As demonstrated by some of the responses to my blog post—“Why Professors Are Writing Crap That Nobody Reads”—today’s academics can be a sensitive bunch.

Most professors seemed to agree with me that much—not all—of academic research today is poorly written, obscurantist, and of dubious merit.

Other professors, however, were furious that someone would dare make that claim. The most common retort was that the number of people who read one’s work is not necessarily an indication of its importance. (Which is true, but if almost no one is reading it, how do we know it’s important?)

I should mention that before coming to work at Intellectual Takeout, I had been in graduate school for six years with an eye toward a career as a university professor. But just before completing my dissertation, I looked at the bleak academic job market, and the prospect of dragging my family around the country chasing $40,000/year visiting assistant professor jobs, and thought better of it.

So I have some understanding of why many professors today are so sensitive.

For one, most of those who have received a doctorate have been trained in the groupthink of graduate school. While pursuing a PhD, they are given the impression that they possess a gnosis not granted to their less-educated inferiors, and hold on to a faith that their stratospheric research inevitably trickles down in unseen ways to the masses. So how dare these inferiors question their value to society?

Second, they’re sensitive because they’re just trying to survive. For most, becoming a university professor requires that they pursue it as their “pearl of great price.” It demands a period of indentured servitude where they drop everything for seven-plus years of their lives, go into an uncomfortable amount of debt, and become extremely specialized while not acquiring what most of the world regards as “marketable” skills. They make these sacrifices for a chance at actually getting paid to read, write, and teach about their passion.  

But when they get out, if they’re one of the increasingly rare people who lands a tenure-track position, they enter a world where the college administrators are the cool kids who make higher salaries and are often not their advocates, where their fellow faculty members have vastly different worldviews and ideas about education, and where most of the students they teach are “know-nothings” who can’t write a decent paper and who view their coursework as an obstacle to their fun.

It’s understandable that some of these professors are going to feel further backed into a corner when questioned about the value of the papers that consume much of their intellectual time and energy. So I sympathize.

But let’s face it, university professors and PhDs (and I do include myself here) have been riding a recent wave of university “prosperity” that can’t last. For most of Western history, academics were typically either celibates or members of the leisurely class, for the practical reasons that it afforded more time and attention for deep study, and being an educator didn’t really pay enough to support a family.

But the flood of students resulting from, among other things, compulsory secondary education, the GI Bill, and the federal government’s subsidizing of student loans, have allowed countless numbers of people to become professors who would have been excluded from the profession in previous ages.

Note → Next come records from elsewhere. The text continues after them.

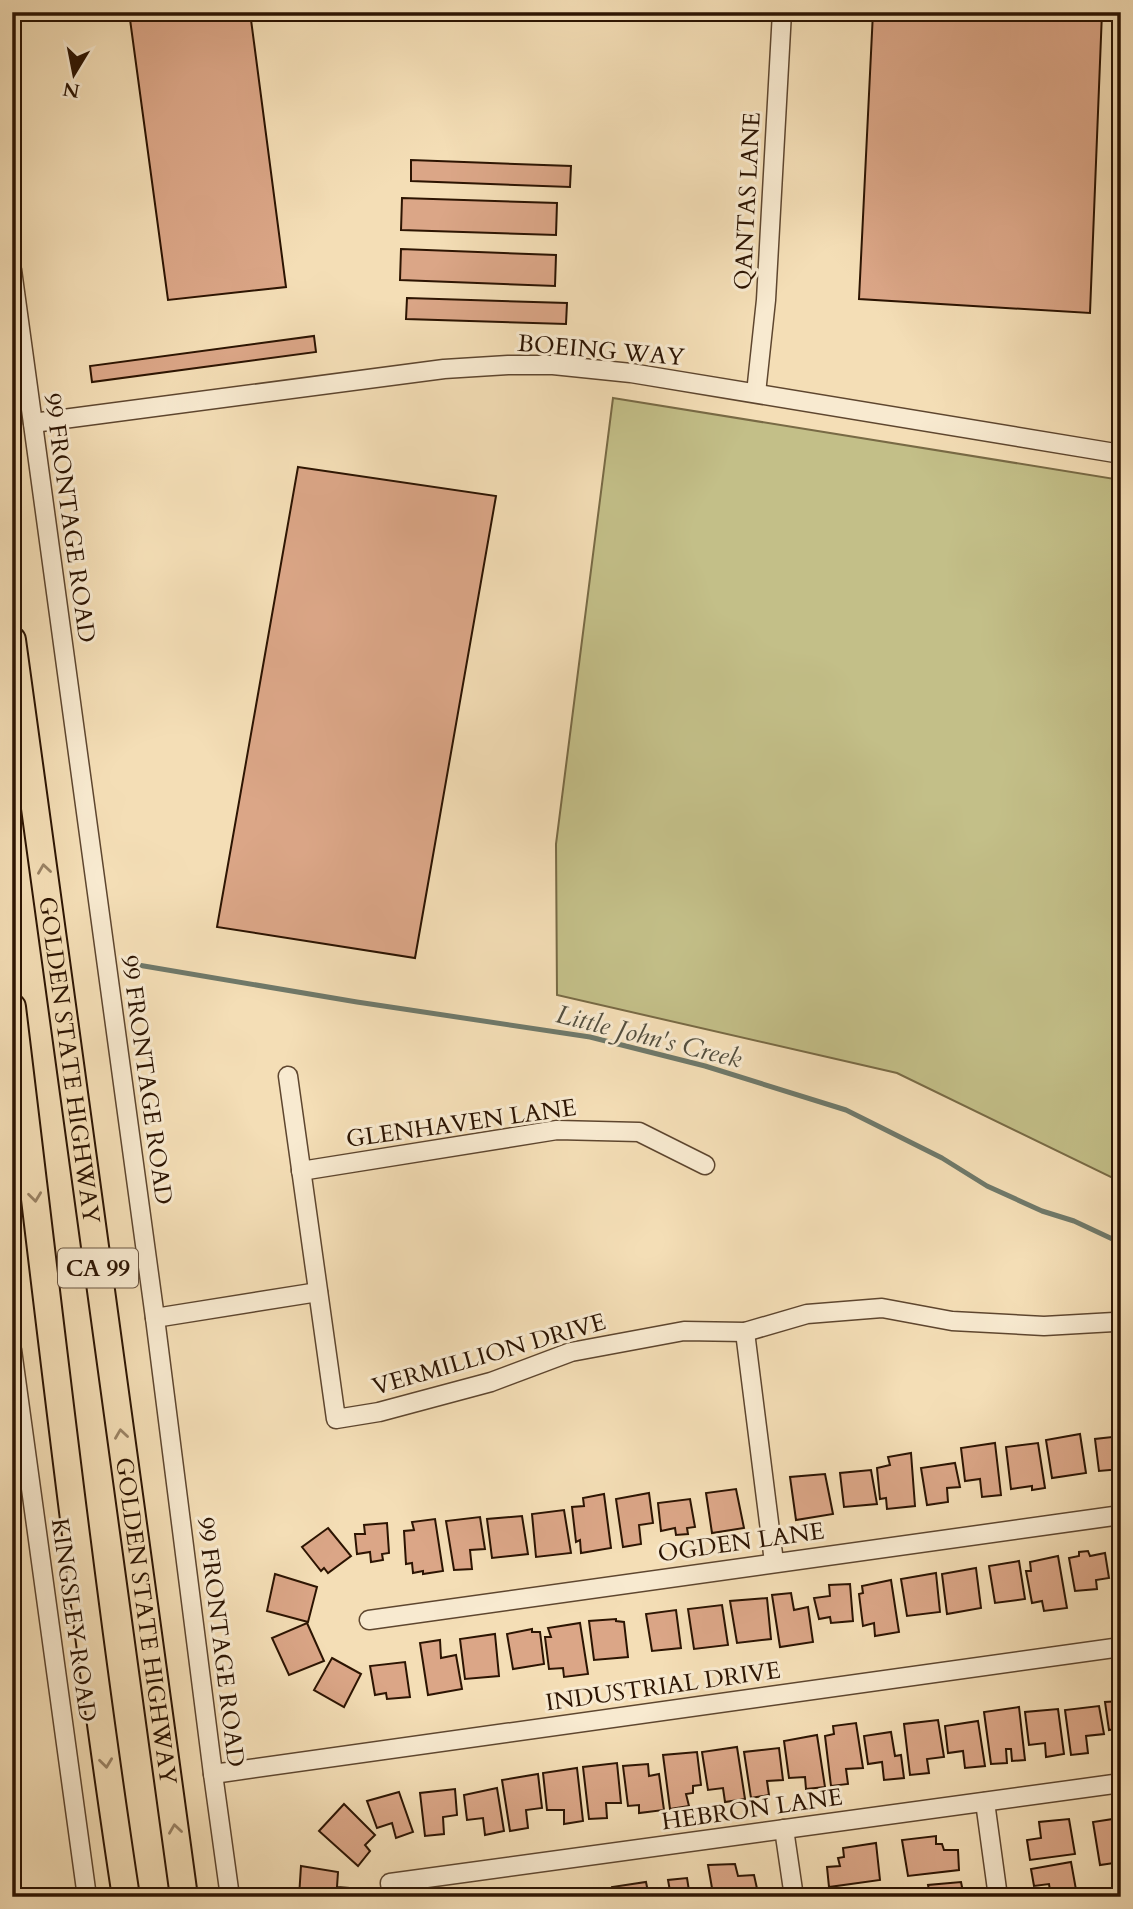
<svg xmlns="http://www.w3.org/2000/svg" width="1133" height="1909" font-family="Cardo,serif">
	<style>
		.green { fill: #c3bf88; stroke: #786a45; stroke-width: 2 }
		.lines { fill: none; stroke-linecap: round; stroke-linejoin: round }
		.stream { stroke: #6f796a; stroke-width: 5 }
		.building { fill: #dba687; stroke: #2c1402; stroke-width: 2 }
		.minor-casing { stroke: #5e462f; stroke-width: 21 }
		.highway-casing { stroke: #2c1402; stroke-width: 30 }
		.minor { stroke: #f8ead0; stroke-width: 18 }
		.highway { stroke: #f4deb6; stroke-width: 26 }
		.oneway { stroke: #9a8365 }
		.labels { text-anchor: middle; stroke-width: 6; stroke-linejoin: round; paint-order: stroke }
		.shield { fill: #f8ead0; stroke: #695440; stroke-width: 2 }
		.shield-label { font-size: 23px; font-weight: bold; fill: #2c1402 }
		.street-label { font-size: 24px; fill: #2c1402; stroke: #f8ead0 }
		.water-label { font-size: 26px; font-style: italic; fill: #534f3f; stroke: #f8ead0 }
	</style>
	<rect width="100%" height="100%" fill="#f4deb6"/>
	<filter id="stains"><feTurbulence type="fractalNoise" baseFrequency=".00286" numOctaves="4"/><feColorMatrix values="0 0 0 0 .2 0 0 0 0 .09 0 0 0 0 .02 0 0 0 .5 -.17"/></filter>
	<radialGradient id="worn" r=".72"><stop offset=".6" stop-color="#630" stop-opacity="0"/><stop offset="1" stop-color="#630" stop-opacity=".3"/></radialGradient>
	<path class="green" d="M613,398L1121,480V1182L897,1073L557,995L556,844Z"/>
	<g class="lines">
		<path class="stream" d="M138,965L357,1002L590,1037L705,1066L846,1110L942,1158L987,1186L1042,1211L1074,1221L1121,1243"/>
	</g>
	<g class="building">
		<path d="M129,12H250L286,287L168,300Z"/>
		<path d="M873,12H1102L1090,313L859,299Z"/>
		<path d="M411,160L571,166L570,187L411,181Z"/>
		<path d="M402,198L557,203L556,235L401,230Z"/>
		<path d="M401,249L556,255L555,286L400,280Z"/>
		<path d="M407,298L567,303L566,324L406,319Z"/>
		<path d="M314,336L316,352L92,382L90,366Z"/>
		<path d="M298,467L496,496L415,958L217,927Z"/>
		<path d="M1080,1434L1086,1473L1052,1478L1046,1440Z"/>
		<path d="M1121,1436V1469L1099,1471L1095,1439Z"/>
		<path d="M995,1443L1001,1495L982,1497L980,1479L965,1481L961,1448Z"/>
		<path d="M1038,1443L1045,1488L1032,1490V1486L1011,1489L1006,1447Z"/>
		<path d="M911,1453L915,1506L887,1509L886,1498L880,1499L877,1468L890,1465L888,1457Z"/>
		<path d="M955,1463L960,1487L947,1488L948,1502L927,1505L921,1468Z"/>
		<path d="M871,1470L877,1504L844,1507L840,1473Z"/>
		<path d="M825,1474L833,1514L796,1520L790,1477Z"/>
		<path d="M736,1489L744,1528L712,1533L706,1493Z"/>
		<path d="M649,1493L653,1523L639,1525L641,1544L623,1547L616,1499Z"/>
		<path d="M604,1494L611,1548L581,1553L580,1540L576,1542L572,1507L584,1506L583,1498Z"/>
		<path d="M690,1499L695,1527L687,1528L688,1534L676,1535L675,1528L661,1531L658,1503Z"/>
		<path d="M564,1510L571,1553L536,1557L532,1514Z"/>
		<path d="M522,1516L528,1554L492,1558L487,1519Z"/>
		<path d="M480,1517L485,1549L470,1550L472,1569L454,1570L446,1521Z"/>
		<path d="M435,1519L443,1571L423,1574V1571L413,1573L412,1563L406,1564L404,1531L414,1530L412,1522Z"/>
		<path d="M387,1523L389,1553L382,1554L383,1560L371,1562L370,1552L357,1554L355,1534H365L364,1525Z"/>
		<path d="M328,1528L351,1556L328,1573L324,1568L321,1571L302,1547Z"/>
		<path d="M1088,1551L1090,1556L1105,1553L1109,1578L1096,1580L1097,1589L1075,1591L1069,1558L1079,1556V1552Z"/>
		<path d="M1058,1556L1067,1608L1044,1611L1042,1601L1032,1603L1026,1571H1031L1030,1562Z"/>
		<path d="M1019,1561L1025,1599L995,1603L989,1566Z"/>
		<path d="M976,1568L981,1608L947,1614L942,1574Z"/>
		<path d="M936,1573L940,1612L907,1616L901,1579Z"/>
		<path d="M275,1574L317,1587L308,1622L267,1611Z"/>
		<path d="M891,1580L899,1632L875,1636L874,1623L863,1626L859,1594L863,1593L862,1586Z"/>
		<path d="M850,1584L853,1621L831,1623L830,1617L819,1619L814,1598L830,1596L829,1585Z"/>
		<path d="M791,1593L794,1610L808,1607L813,1642L780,1647L772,1595Z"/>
		<path d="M767,1598L771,1639L737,1643L730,1601Z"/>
		<path d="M722,1605L728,1645L694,1649L688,1609Z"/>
		<path d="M676,1610L681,1648L652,1651L646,1614Z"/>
		<path d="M616,1619V1621L624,1622L628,1657L594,1660L589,1621Z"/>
		<path d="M307,1623L324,1661L289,1675L272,1638Z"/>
		<path d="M580,1623L588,1674L564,1677L563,1668L549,1669L545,1637H551L548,1628Z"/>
		<path d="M532,1629V1632H540L544,1664L513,1669L507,1634Z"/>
		<path d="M495,1634L499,1676L465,1679L460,1639Z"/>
		<path d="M440,1640L441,1658L456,1655L462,1689L428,1695L420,1643Z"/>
		<path d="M332,1658L361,1674L344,1707L314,1690Z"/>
		<path d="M405,1662L410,1697L387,1699L386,1693L375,1695L370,1666Z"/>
		<path d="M1121,1701V1728L1109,1730L1105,1702Z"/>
		<path d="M1099,1706L1104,1734L1086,1736L1088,1753L1071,1755L1065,1710Z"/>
		<path d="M1019,1707L1025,1760L1012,1761L1011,1749H1006L1007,1763L991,1764L984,1712Z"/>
		<path d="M1058,1709L1064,1754L1046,1757L1045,1743L1029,1745L1025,1712Z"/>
		<path d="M938,1720L944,1757L927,1759L929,1773L910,1775L904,1724Z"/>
		<path d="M978,1721L985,1766L965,1768L963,1751L948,1753L945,1726Z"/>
		<path d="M856,1723L863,1768L846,1769L848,1784L831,1786L825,1736L834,1734L833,1726Z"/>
		<path d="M891,1732L895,1756L901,1755L904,1778L884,1780L882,1762L868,1764L864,1736Z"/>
		<path d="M817,1735L825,1787L806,1789L805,1777L789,1778L784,1741Z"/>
		<path d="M737,1747L745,1799L725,1802L723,1788L708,1790L702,1752Z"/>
		<path d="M779,1748L783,1780L767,1781L769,1795L751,1798L744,1752Z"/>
		<path d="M697,1752L701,1785L693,1786V1793L686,1794L689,1806L670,1809L663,1755Z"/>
		<path d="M617,1763L621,1803H606L607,1818L589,1819L583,1767Z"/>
		<path d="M648,1764L649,1776L659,1774L664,1810L639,1813V1805L628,1806L623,1766Z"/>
		<path d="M577,1768L583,1821L564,1824V1810H547L543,1773Z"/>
		<path d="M538,1774L542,1808L526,1810L528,1828L510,1831L502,1780Z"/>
		<path d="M497,1788L504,1831L485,1835L483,1818L467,1820L464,1795Z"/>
		<path d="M455,1789L457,1815L443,1817L444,1834L425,1836L420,1793Z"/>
		<path d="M399,1792L413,1832L396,1838L392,1823L377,1828L367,1801Z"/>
		<path d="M344,1804L375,1835L365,1845L370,1851L358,1866L319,1831Z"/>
		<path d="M1069,1819L1075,1854L1030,1860L1027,1840L1041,1838L1039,1822Z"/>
		<path d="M1113,1819L1115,1835H1121V1862L1100,1865L1093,1822Z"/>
		<path d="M936,1836V1844H942L944,1850H958L959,1870L908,1876L902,1840Z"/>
		<path d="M876,1843L880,1880L829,1887L827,1867L840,1866L838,1858L844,1857L843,1848Z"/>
		<path d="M1071,1862L1077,1895L1051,1897L1049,1884L1034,1886L1031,1869Z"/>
		<path d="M735,1864L738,1876L754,1875L758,1893L737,1896V1892L713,1894L708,1865Z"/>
		<path d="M301,1866L338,1872L337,1887L349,1888V1897H299Z"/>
		<path d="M687,1878L690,1897H671L668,1880Z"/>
		<path d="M646,1882L649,1897H613L612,1887Z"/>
		<path d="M961,1882L964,1897H921L930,1895L928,1885Z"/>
		<path d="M873,1888L874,1897H831L830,1893Z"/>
		<path d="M607,1889L608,1897H587V1892Z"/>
	</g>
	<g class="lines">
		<defs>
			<g id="minor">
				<path d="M12,270L155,1318L213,1774L230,1897"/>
				<path d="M756,393L766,300L782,12"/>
				<path d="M33,423L444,369L508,365H553L631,373L1121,454"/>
				<path d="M288,1076L336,1419L379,1412L491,1382L571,1352L684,1331L745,1332L807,1314L882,1308L952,1321L1044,1326L1114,1322"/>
				<path d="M301,1171L557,1130L639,1132L705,1165"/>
				<path d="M155,1318L318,1292"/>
				<path d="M745,1332L774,1562"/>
				<path d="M12,1350L87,1897"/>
				<path d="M369,1620L1121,1515"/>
				<path d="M213,1774L1121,1647"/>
				<path d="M985,1802L998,1897"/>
				<path d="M784,1829L794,1897"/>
				<path d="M392,1897L390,1883L1121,1783"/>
			</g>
			<g id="highway">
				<path id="s1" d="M12,640L184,1897"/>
				<path d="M12,1007C48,1304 81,1601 126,1897"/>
			</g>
		</defs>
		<use href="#minor" class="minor-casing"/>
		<use href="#highway" class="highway-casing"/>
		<use href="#minor" class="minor"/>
		<use href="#highway" class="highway"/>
	</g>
	<defs><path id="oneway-chevron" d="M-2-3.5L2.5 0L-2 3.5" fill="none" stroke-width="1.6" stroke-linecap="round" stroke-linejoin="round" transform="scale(1.75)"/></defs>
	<g class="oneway">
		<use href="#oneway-chevron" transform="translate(44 869) rotate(-98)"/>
		<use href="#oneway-chevron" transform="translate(35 1197) rotate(83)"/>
		<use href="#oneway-chevron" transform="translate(121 1434) rotate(-98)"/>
		<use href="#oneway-chevron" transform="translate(106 1763) rotate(83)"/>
		<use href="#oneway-chevron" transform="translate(175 1829) rotate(-98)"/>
	</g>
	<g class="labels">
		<rect class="shield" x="58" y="1248.5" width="80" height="39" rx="5"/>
		<g class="shield-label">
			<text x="98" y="1276">CA 99</text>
		</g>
		<g class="street-label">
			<text transform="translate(747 201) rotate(-87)" y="8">QANTAS LANE</text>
			<text transform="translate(601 350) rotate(5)" y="8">BOEING WAY</text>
			<text transform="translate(70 518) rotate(82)" y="8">99 FRONTAGE ROAD</text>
			<text dy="8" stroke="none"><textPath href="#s1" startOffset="424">GOLDEN STATE HIGHWAY</textPath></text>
			<text transform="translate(147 1080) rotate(82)" y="8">99 FRONTAGE ROAD</text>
			<text transform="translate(461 1123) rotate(-8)" y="8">GLENHAVEN LANE</text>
			<text transform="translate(489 1354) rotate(-16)" y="8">VERMILLION DRIVE</text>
			<text transform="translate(741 1542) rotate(-8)" y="8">OGDEN LANE</text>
			<text transform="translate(74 1620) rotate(82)" y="8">KINGSLEY ROAD</text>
			<text dy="8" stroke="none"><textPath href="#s1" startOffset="990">GOLDEN STATE HIGHWAY</textPath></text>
			<text transform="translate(221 1642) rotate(83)" y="8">99 FRONTAGE ROAD</text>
			<text transform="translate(663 1686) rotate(-8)" y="8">INDUSTRIAL DRIVE</text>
			<text transform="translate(752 1809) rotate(-8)" y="8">HEBRON LANE</text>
		</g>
		<g class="water-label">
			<text transform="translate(649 1036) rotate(14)" y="9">Little John's Creek</text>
		</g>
	</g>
	<rect width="1133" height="1909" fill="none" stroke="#f4deb6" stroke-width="42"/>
	<rect x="14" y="14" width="1105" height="1881" fill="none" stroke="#2c1402" stroke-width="3.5"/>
	<rect x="21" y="21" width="1091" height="1867" fill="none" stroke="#2c1402" stroke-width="2"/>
	<g transform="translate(74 74) rotate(190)" stroke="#f8ead0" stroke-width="5" paint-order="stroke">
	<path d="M0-5L12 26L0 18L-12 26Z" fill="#2c1402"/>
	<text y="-10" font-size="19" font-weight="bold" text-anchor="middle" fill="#2c1402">N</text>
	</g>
	<rect width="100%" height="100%" filter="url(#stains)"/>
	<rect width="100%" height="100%" fill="url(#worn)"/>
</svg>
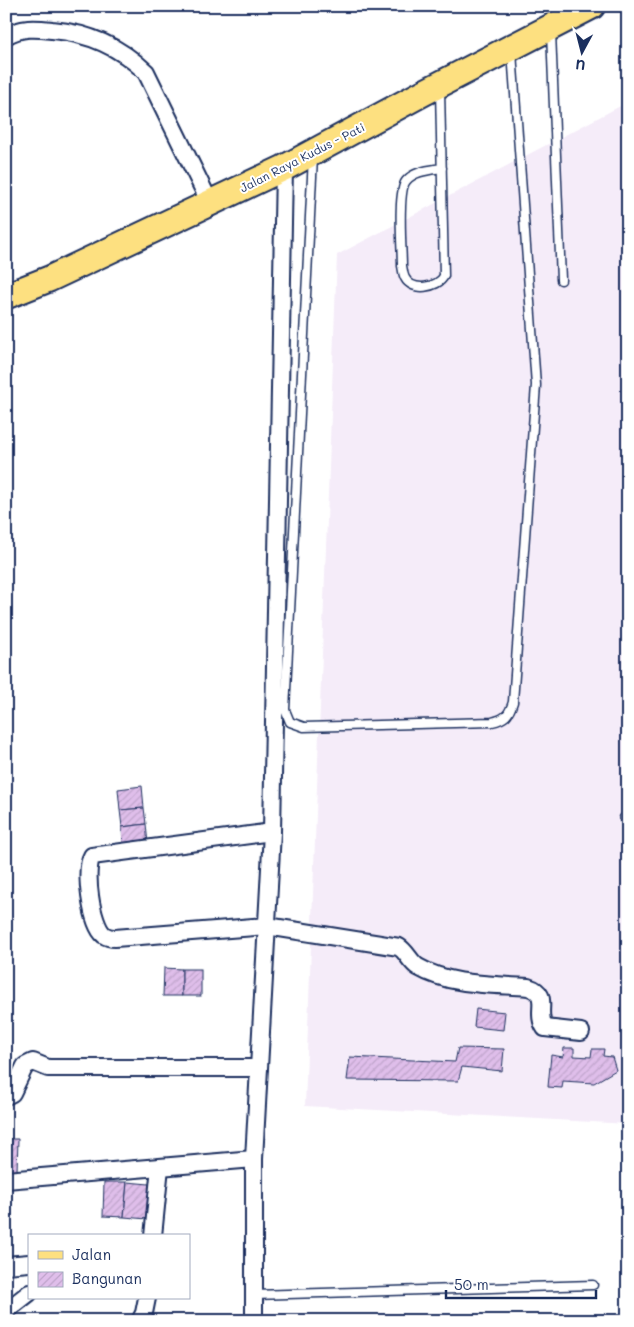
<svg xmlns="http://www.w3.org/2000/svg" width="634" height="1327" viewBox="0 0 634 1327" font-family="Mali,sans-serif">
  <defs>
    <pattern id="building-hatch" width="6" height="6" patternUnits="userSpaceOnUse" patternTransform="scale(1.25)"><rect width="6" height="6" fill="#dfbeea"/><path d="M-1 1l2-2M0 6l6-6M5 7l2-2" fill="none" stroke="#bfa4cb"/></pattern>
  </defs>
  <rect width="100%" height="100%" fill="#fff"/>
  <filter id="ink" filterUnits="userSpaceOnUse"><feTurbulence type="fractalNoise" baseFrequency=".02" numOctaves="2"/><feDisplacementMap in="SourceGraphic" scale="10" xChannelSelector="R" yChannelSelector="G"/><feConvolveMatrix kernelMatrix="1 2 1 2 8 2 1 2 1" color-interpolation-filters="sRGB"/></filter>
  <g filter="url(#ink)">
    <polygon fill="#f5ecf9" points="628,102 628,1124 305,1106 337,255"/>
    <g fill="url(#building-hatch)" stroke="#1b2f5e">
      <polygon points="142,786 144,808 120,810 118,789"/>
      <polygon points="144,808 146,824 122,827 120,810"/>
      <polygon points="146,824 148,844 123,846 122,827"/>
      <polygon points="164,968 182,969 182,996 163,996"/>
      <rect x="182" y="969" width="19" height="27"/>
      <polygon points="476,1009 505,1012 503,1030 474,1027"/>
      <polygon points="458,1048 504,1049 502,1071 462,1067 458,1081 347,1080 350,1057 455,1062"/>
      <polygon points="564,1048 574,1048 574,1056 591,1057 592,1049 604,1049 603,1056 612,1057 616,1070 594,1083 563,1081 562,1088 548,1087 551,1055 563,1057"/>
      <polygon points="6,1139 18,1139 17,1171 6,1171"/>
      <polygon points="104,1182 127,1182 124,1217 103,1216"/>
      <polygon points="127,1182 149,1184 147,1219 124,1217"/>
    </g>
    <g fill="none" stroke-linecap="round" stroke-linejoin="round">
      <defs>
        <g id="lane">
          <polyline points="551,32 561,280"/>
          <path d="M440,89L444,276C438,288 412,292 405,278C403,275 403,270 402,266C402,250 397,192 406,181C414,171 430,170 442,168"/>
          <path d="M313,157L285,710L290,722L304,727L492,722C505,719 509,715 513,702L536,385L512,52"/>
          <polyline points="624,818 628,818"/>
          <polyline points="254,1295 593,1285"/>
        </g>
        <g id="street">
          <path d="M6,36C21,27 35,28 52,30C88,33 120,47 146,72L210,203"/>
          <path d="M272,832L92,856C84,870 91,924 104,935C107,937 111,938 115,938L267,926L399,947C407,952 410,962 418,967C451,986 491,984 528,987C552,994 534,1012 545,1028L581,1032"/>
          <polyline points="6,1096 12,1093 25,1066 33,1062 48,1068 259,1068"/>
          <polyline points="6,1180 254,1159"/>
          <polyline points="153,1236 160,1167"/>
          <polyline points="6,1265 29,1263"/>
          <polyline points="6,1311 29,1293"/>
          <polyline points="140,1321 144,1313 147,1298"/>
          <polyline points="254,1321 254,1159 272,832 284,168"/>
        </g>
        <polyline id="primary" points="6,296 49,279 284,168 423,93 592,6"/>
      </defs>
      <use href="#lane" stroke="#1b2f5e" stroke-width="11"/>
      <use href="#street" stroke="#1b2f5e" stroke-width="20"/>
      <use href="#primary" stroke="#1b2f5e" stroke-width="29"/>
      <use href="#lane" stroke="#fff" stroke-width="8"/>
      <use href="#street" stroke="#fff" stroke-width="16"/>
      <use href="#primary" stroke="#fde080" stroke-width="25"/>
    </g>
  </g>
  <g text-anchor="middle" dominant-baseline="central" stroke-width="4" stroke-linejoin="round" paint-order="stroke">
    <g font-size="12" fill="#1b2f5e" stroke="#fff">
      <text transform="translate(302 157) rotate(-27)">Jalan Raya Kudus - Pati</text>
    </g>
  </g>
  <rect width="634" height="1327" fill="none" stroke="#fff" stroke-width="25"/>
  <rect x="12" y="12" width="609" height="1302" fill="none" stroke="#1b2f5e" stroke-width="2" filter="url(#ink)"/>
  <rect x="28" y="1234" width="162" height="65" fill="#ffffff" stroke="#a4acbf"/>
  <rect x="38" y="1251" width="25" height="8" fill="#fde080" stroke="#a4acbf"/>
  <text x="72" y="1260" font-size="15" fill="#1b2f5e">Jalan</text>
  <rect x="38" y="1272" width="25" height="15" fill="url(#building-hatch)" stroke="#a4acbf"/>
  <text x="72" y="1284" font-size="15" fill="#1b2f5e">Bangunan</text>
  <g transform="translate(582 52) rotate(187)" stroke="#ffffff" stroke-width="4" paint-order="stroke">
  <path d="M0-4L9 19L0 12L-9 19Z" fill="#1b2f5e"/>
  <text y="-8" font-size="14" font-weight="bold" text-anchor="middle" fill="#1b2f5e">U</text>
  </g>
  <path d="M446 1290v8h150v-8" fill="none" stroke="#1b2f5e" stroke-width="2.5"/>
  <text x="454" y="1290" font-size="15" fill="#1b2f5e" stroke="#ffffff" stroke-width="4" paint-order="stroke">50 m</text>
</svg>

Some believe this increase in college attendance and college professors is a sign of that our society is becoming more advanced. After spending years surveying today’s college landscape and seeing repeated reports of poor student performance, threats to academic freedom, and curricula that lack coherence, I tend to think that it has merely made higher education worse.

I feel bad for many of those who have gone all-in on being an academic only to experience disenchantment. Some are people who—and I hear this line a lot from professors I know—“just can’t imagine themselves doing anything else.”

But sorry, society will probably be better—and paradoxically, more educated—when there are fewer of us PhDs.